- _Task data_:
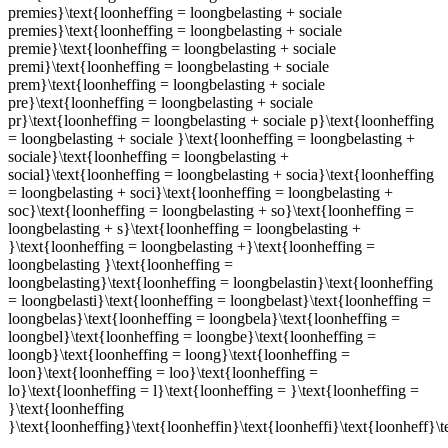
premies}\text{loonheffing = loongbelasting + sociale
premies}\text{loonheffing = loongbelasting + sociale
premie}\text{loonheffing = loongbelasting + sociale
premi}\text{loonheffing = loongbelasting + sociale
prem}\text{loonheffing = loongbelasting + sociale
pre}\text{loonheffing = loongbelasting + sociale
pr}\text{loonheffing = loongbelasting + sociale p}\text{loonheffing
= loongbelasting + sociale }\text{loonheffing = loongbelasting +
sociale}\text{loonheffing = loongbelasting +
social}\text{loonheffing = loongbelasting + socia}\text{loonheffing
= loongbelasting + soci}\text{loonheffing = loongbelasting +
soc}\text{loonheffing = loongbelasting + so}\text{loonheffing =
loongbelasting + s}\text{loonheffing = loongbelasting +
}\text{loonheffing = loongbelasting +}\text{loonheffing =
loongbelasting }\text{loonheffing =
loongbelasting}\text{loonheffing = loongbelastin}\text{loonheffing
= loongbelasti}\text{loonheffing = loongbelast}\text{loonheffing =
loongbelas}\text{loonheffing = loongbela}\text{loonheffing =
loongbel}\text{loonheffing = loongbe}\text{loonheffing =
loongb}\text{loonheffing = loong}\text{loonheffing =
loon}\text{loonheffing = loo}\text{loonheffing =
lo}\text{loonheffing = l}\text{loonheffing = }\text{loonheffing =
}\text{loonheffing
}\text{loonheffing}\text{loonheffin}\text{loonheffi}\text{loonheff}\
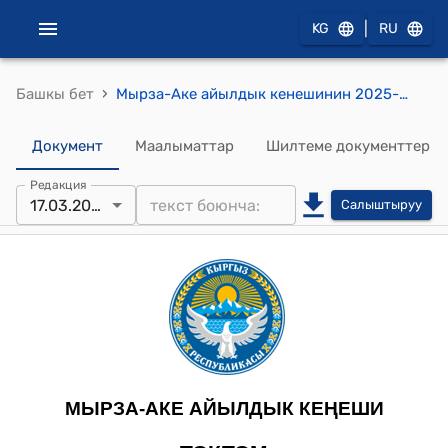
|
KG
RU
›
Башкы бет
Мырза-Аке айылдык кенешинин 2025-жылдын 17-марты № 27 Мырза-Аке айыл өкмөтүндөгү Чечебай айылындагы № 93 Чечебай башталгыч мектебинин алдына спорт зал салууга макулдук берүү жөнүндө токтому
Документ
Маалыматтар
Шилтеме документтер
Редакция
17.03.2025
Салыштыруу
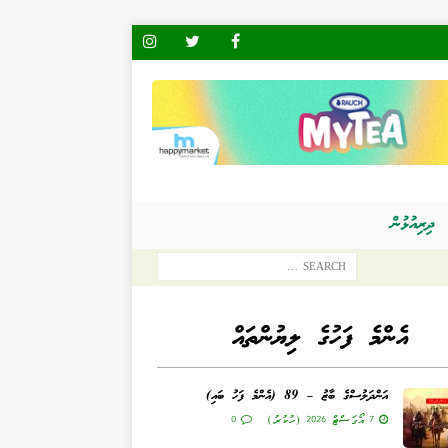
ދިރިއުޅުން
އެންމެ ފަހުގެ ލިޔުންތައް
އަންދަލުސްގެ ބާޒު – 89 (އެންމެ ފަހު ބައި)
7 އޯގަސްޓް 2026 (ހުކުރު)
0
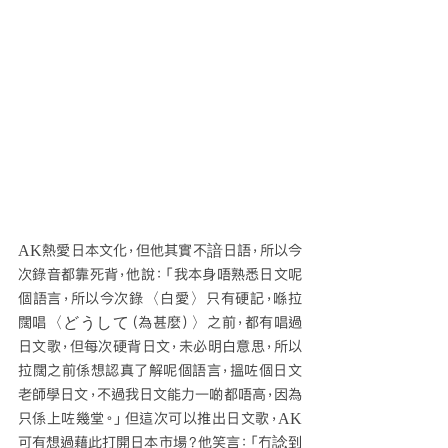
AK熱愛日本文化，但他其實不諳日語，所以今
次錄音都靠死背，他說：「我本身唔熟悉日文呢
個語言，所以今次錄〈白愛〉只有硬記，喺拉
闊唱〈どうして（為甚麼）〉之前，都有唱過
日文歌，但每次硬背日文，未必明白意思，所以
拉闊之前係想認真了解呢個語言，搵咗個日文
老師學日文，不過我日文能力一啲都唔高，因為
只係上咗幾堂。」但這次可以推出日文歌，AK
可有想過藉此打開日本市場？他笑言：「冇諗到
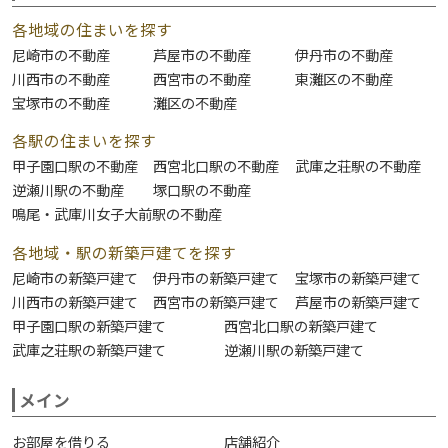
各地域の住まいを探す
尼崎市の不動産
芦屋市の不動産
伊丹市の不動産
川西市の不動産
西宮市の不動産
東灘区の不動産
宝塚市の不動産
灘区の不動産
各駅の住まいを探す
甲子園口駅の不動産
西宮北口駅の不動産
武庫之荘駅の不動産
逆瀬川駅の不動産
塚口駅の不動産
鳴尾・武庫川女子大前駅の不動産
各地域・駅の新築戸建てを探す
尼崎市の新築戸建て
伊丹市の新築戸建て
宝塚市の新築戸建て
川西市の新築戸建て
西宮市の新築戸建て
芦屋市の新築戸建て
甲子園口駅の新築戸建て
西宮北口駅の新築戸建て
武庫之荘駅の新築戸建て
逆瀬川駅の新築戸建て
メイン
お部屋を借りる
店舗紹介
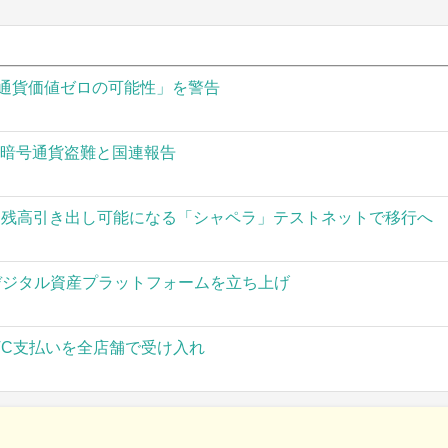
通貨価値ゼロの可能性」を警告
の暗号通貨盗難と国連報告
された残高引き出し可能になる「シャペラ」テストネットで移行へ
」がデジタル資産プラットフォームを立ち上げ
TC支払いを全店舗で受け入れ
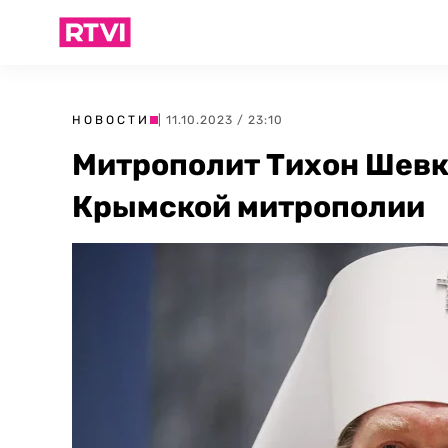
НОВОСТИ
| 11.10.2023 / 23:10
Митрополит Тихон Шевк
Крымской митрополии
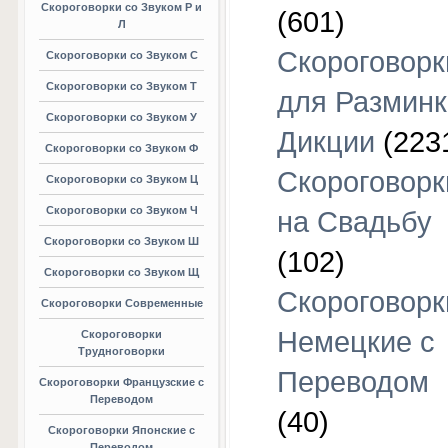
Скороговорки со Звуком Р и
(601)
Л
Скороговорк
Скороговорки со Звуком С
Скороговорки со Звуком Т
для Разминк
Скороговорки со Звуком У
Дикции
(223
Скороговорки со Звуком Ф
Скороговорк
Скороговорки со Звуком Ц
Скороговорки со Звуком Ч
на Свадьбу
Скороговорки со Звуком Ш
(102)
Скороговорки со Звуком Щ
Скороговорк
Скороговорки Современные
Немецкие с
Скороговорки
Трудноговорки
Переводом
Скороговорки Французские с
Переводом
(40)
Скороговорки Японские с
Переводом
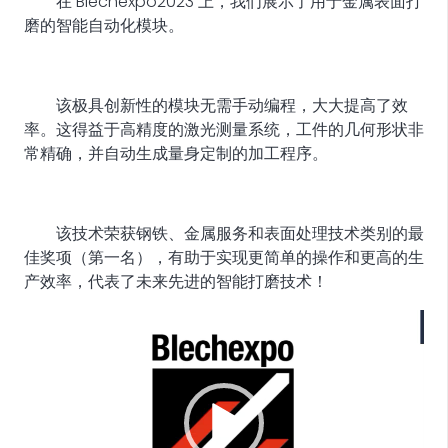
在 Blechexpo2023 上，我们展示了用于金属表面打
磨的智能自动化模块。
该极具创新性的模块无需手动编程，大大提高了效
率。这得益于高精度的激光测量系统，工件的几何形状非
常精确，并自动生成量身定制的加工程序。
该技术荣获钢铁、金属服务和表面处理技术类别的最
佳奖项（第一名），有助于实现更简单的操作和更高的生
产效率，代表了未来先进的智能打磨技术！
视
频
播
放
器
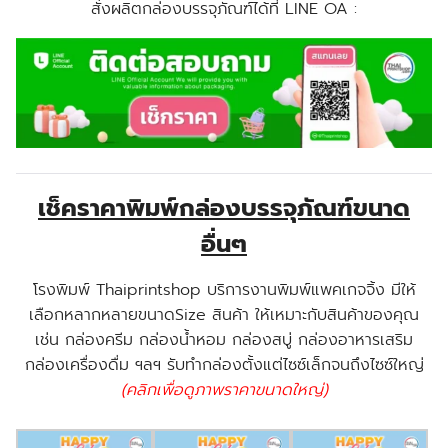
สั่งผลิตกล่องบรรจุภัณฑ์ได้ที่ LINE OA :
เช็คราคาพิมพ์กล่องบรรจุภัณฑ์ขนาด
อื่นๆ
โรงพิมพ์ Thaiprintshop บริการงานพิมพ์แพคเกจจิ้ง มีให้
เลือกหลากหลายขนาดSize สินค้า ให้เหมาะกับสินค้าของคุณ
เช่น กล่องครีม กล่องน้ำหอม กล่องสบู่ กล่องอาหารเสริม
กล่องเครื่องดื่ม ฯลฯ รับทำกล่องตั้งแต่ไซซ์เล็กจนถึงไซซ์ใหญ่
(คลิกเพื่อดูภาพราคาขนาดใหญ่)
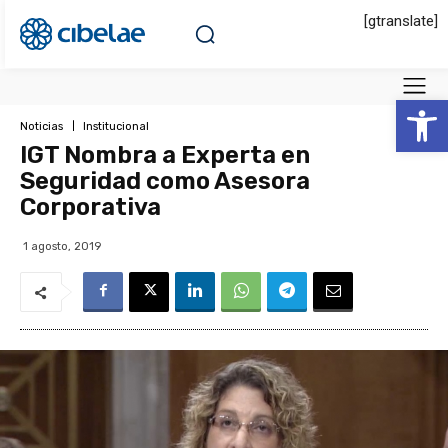
[gtranslate]
Abrir 
Noticias
Institucional
IGT Nombra a Experta en
Seguridad como Asesora
Corporativa
1 agosto, 2019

- _Task_: Select and copy every line from the records that includes the word "Звуком".

- _Response box_:
Скороговорки со Звуком Р и
Скороговорки со Звуком С
Скороговорки со Звуком Т
Скороговорки со Звуком У
Скороговорки со Звуком Ф
Скороговорки со Звуком Ц
Скороговорки со Звуком Ч
Скороговорки со Звуком Ш
Скороговорки со Звуком Щ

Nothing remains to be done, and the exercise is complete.